Teror ketakutan atau pengebirian untuk berpendapat atau berkata-kata seperti ini juga dapat kita amati ketika terjadi diskusi publik. Bahkan dalam ruang  akademikpun. Misalnya, ketika ada orang-orang yang mengatakan sesuatu yang tidak dapat dipahami audience karena pernyataan itu baru atau pernyataan itu tidak sesuai dengan pendapat audience, dengan serta merta orang-orang langsung menuduh orang itu terlalu serius, tidak pada tempatnya membicarakan hal itu atau tidak sejauh itu topiknya. Bukan mendiskusikan lebih lanjut apa yang dia katakan, tetapi malah meneror mental pemikir itu. 

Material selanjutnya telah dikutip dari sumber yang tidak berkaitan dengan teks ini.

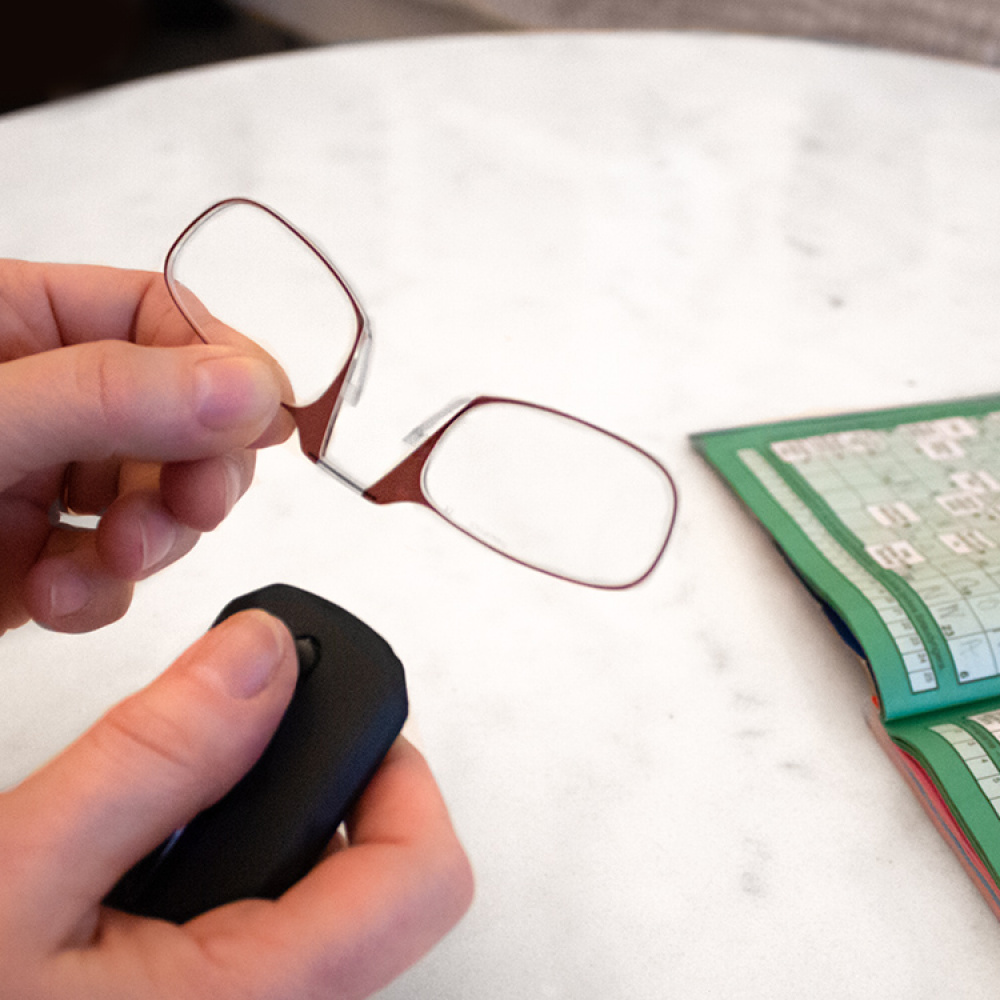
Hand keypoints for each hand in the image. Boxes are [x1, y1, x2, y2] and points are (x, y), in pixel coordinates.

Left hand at [0, 258, 292, 633]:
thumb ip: (107, 396)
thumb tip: (244, 387)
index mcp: (20, 321)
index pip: (162, 315)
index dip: (226, 365)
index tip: (264, 418)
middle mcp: (43, 397)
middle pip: (184, 415)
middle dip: (196, 471)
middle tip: (197, 501)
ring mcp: (41, 478)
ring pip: (161, 500)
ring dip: (155, 540)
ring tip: (117, 556)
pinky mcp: (37, 557)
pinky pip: (114, 572)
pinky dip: (102, 595)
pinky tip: (58, 595)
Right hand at [0, 609, 473, 998]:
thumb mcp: (13, 882)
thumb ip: (150, 763)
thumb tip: (260, 658)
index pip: (424, 878)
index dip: (399, 774)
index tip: (325, 713)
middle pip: (378, 881)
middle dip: (309, 788)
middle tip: (226, 740)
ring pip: (316, 905)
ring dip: (251, 828)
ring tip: (158, 810)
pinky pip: (253, 934)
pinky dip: (215, 871)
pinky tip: (135, 870)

Menancapnya batasan-batasan abstrak tertentu dalam tradisi lisan itu dalam otak kita, dapat kita cermati pada diri kita sendiri, setidaknya pengalaman saya dan beberapa teman yang saya amati,  adalah sering diamnya ketika kita diajak diskusi di publik. Atau kita lebih sering menunggu atau ingin mendengar orang-orang yang sudah mempelajari dari tulisan mengenai disiplin ilmu yang tengah dibicarakan. Sehingga ketakutan kalau pendapat kita salah, kalau pendapat kita nanti malah ditertawakan atau kalau ternyata kita malah takut dilabeli bodoh lebih besar daripada perasaan nyaman kalau uneg-uneg itu dikatakan. 

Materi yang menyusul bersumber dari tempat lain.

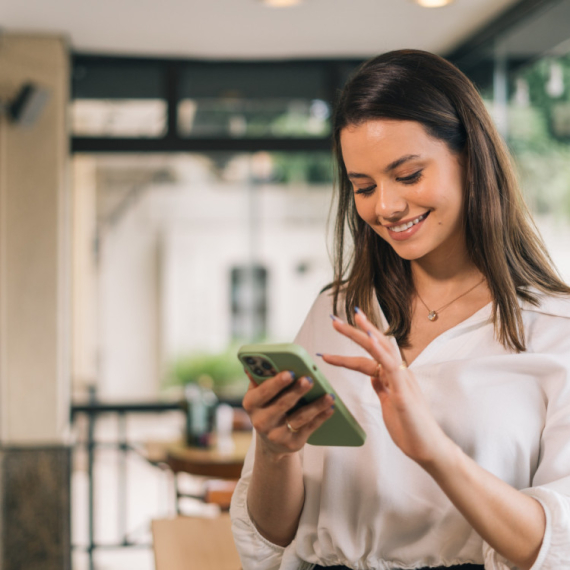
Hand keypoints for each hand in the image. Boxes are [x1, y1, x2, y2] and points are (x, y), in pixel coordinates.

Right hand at [242, 369, 334, 458]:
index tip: (290, 372)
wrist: (270, 441)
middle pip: (282, 404)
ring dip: (315, 406)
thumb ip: (260, 377)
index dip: (277, 383)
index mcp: (251, 404)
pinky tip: (330, 408)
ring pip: (299, 417)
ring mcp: (276, 435)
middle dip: (297, 391)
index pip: (263, 392)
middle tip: (309, 379)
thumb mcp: (259, 394)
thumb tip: (258, 359)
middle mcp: (261, 421)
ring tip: (329, 395)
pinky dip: (321, 417)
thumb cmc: (267, 407)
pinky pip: (309, 428)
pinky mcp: (292, 443)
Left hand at [321, 310, 452, 466]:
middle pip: (374, 345)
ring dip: (364, 333)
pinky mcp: (404, 390)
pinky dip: (379, 350)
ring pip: (382, 349)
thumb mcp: (389, 404)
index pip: (369, 354)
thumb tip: (372, 376)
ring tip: (348, 320)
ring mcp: (402, 379)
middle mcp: (398, 372)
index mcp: (393, 376)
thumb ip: (382, 388)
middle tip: (334, 319)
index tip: (338, 330)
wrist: (428, 449)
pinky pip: (390, 365)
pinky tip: (369, 339)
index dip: (353, 343)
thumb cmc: (410, 429)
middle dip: (354, 331)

Dampak negatif dari penyumbatan-penyumbatan itu adalah tidak terakomodirnya suara-suara lain, pendapat-pendapat yang nyleneh, pemikiran-pemikiran yang selama ini belum terkonseptualisasikan. Sehingga para ahli disiplin ilmu tertentu  tidak mendapatkan apapun dari mereka yang lain atau sebaliknya orang-orang yang tidak mempelajari bidang yang sedang dibicarakan tidak menjadi faham benar dengan apa yang dibicarakan. Malah berputar-putar kebingungan di kepala sendiri. Seperti banyak hantu yang berdiam dalam kepala, sambil berkata, "jangan kau katakan itu, nanti kamu dituduh....".

Fakta-fakta yang saya kemukakan itu hanya sedikit dari sumbatan-sumbatan yang menghalangi lancarnya aliran tradisi lisan kita. Fatalnya, saya masih banyak menjumpai sumbatan itu yang sengaja direproduksi terus menerus dalam ruang-ruang pendidikan formal.

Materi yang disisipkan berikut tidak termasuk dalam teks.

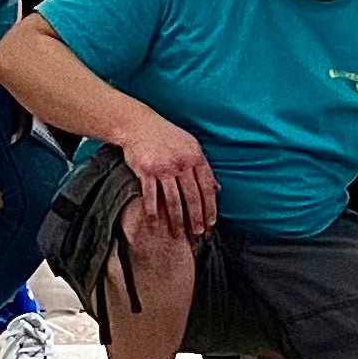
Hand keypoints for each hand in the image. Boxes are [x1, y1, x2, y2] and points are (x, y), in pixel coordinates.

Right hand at [119, 118, 218, 238]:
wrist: (139, 125)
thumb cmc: (167, 136)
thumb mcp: (190, 146)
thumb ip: (202, 167)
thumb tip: (217, 188)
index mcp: (195, 155)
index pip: (207, 186)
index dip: (210, 206)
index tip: (212, 222)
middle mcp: (181, 162)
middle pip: (192, 196)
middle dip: (196, 217)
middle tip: (198, 232)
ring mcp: (163, 167)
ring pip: (173, 200)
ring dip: (177, 220)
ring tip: (179, 233)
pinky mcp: (146, 171)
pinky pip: (151, 197)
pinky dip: (153, 213)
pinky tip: (155, 225)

Peremehan terhadap tradisi lisan berdampak pada semakin menebalnya sumbatan tradisi lisan itu. Nah, dalam konteks inilah saya setuju dengan penyataan bahwa tradisi lisanlah yang utama. Karena komunikasi pertama yang dapat dengan mudah dan langsung adalah melalui komunikasi lisan ini. Bukan berarti saya meremehkan komunikasi tulisan. Maksud saya, jika kita memperhatikan dan mengamati lebih mendalam dengan memunguti kerikil-kerikil tajam yang menghambat mulusnya tradisi lisan kita selama ini , mungkin tradisi membaca atau menulis tak lagi menjadi barang mewah di negeri ini.



Rabu, 04 Januari 2012

Pameran "In Between" Karya Kurniadi Widodo



Bagi penikmat foto sepertiku, melihat pameran foto  adalah sebuah hiburan. Dalam arti, foto-foto di pameran memberikan “vitamin” mataku . Karena menurutku, karya visual instan di ruang publik sangat datar,seragam dan seperti tak memiliki niat lain kecuali membangkitkan hasrat memiliki.  Karena itu, aku selalu menyambut  bahagia ketika seoarang teman mengajak  menikmati pameran foto. 
Tetapi hal yang selalu  kutanyakan dan kadang-kadang membosankan adalah pertanyaan berulang, yaitu mengenai pesan apa yang ingin disampaikan seniman melalui karyanya. Mengkritisi estetika karya belum menjadi tradisiku. Kalau mas atau mbak mengharapkan hal itu, maka saranku, jangan meneruskan membaca catatan ini.      
Melihat pameran foto ‘In Between’di Kelas Pagi Yogyakarta, saya menangkap sebuah ironi puitika diri. Seniman menangkap kontrakdiksi pada objek-objek visual yang membentang luas di segala ruang.Objek-objek  itu bercerita  ironi  mengenai harapan manusia untuk membangun ruang yang nyaman untuk ditinggali sekaligus penghancuran harapan itu. Sederhananya, objek-objek visual itu menguak kontradiksi antara imaji yang diharapkan dengan realita ketamakan manusia sendiri.
Salah satu karya Kurniadi Widodo yang menyiratkan makna itu  berupa  pohon-pohon yang gagah perkasa menjulang ke langit yang  telah atau akan dipotong, disamping pohon-pohon itu terdapat alat-alat berat . Hanya bagian atas pohon yang terlihat karena tanah tempat pohon itu tumbuh dipagari seng dengan gambar  tumbuh-tumbuhan kecil, kereta kuda dengan penumpang dan kusirnya dengan background waktu senja.     
Pohon-pohon besar yang gersang dan gundul itu menyiratkan penghancuran alam oleh manusia. Sementara pagar seng dengan gambar tumbuh-tumbuhan kecil menyiratkan ilusi keramahan lingkungan serta kenyamanan.
Problem kerusakan lingkungan serta praktik ketamakan manusia sungguh terlihat dalam karya Widodo ini.   Objek-objek itu semacam perasaan  sinis dan mengejek para manusia. Foto-foto itu seperti sebuah cermin  para manusia mengenai hubungannya dengan bumi.  Satu wajah  berhasrat untuk melumat dan mengubah bumi, sedangkan yang lain merindui serta memimpikannya.
Karya-karya itu mewakili sebuah keresahan dan ketakutan bersama akan rusaknya alam, sekaligus ketidakberdayaan manusia mendisplinkan ketamakannya. Keinginan manusia untuk bersahabat dengan alam, dengan kampanye ramah lingkungan yang selalu digembar-gemborkan, bertabrakan dengan hasrat manusia untuk mengusai dan mengeruk untung sebanyak-banyaknya.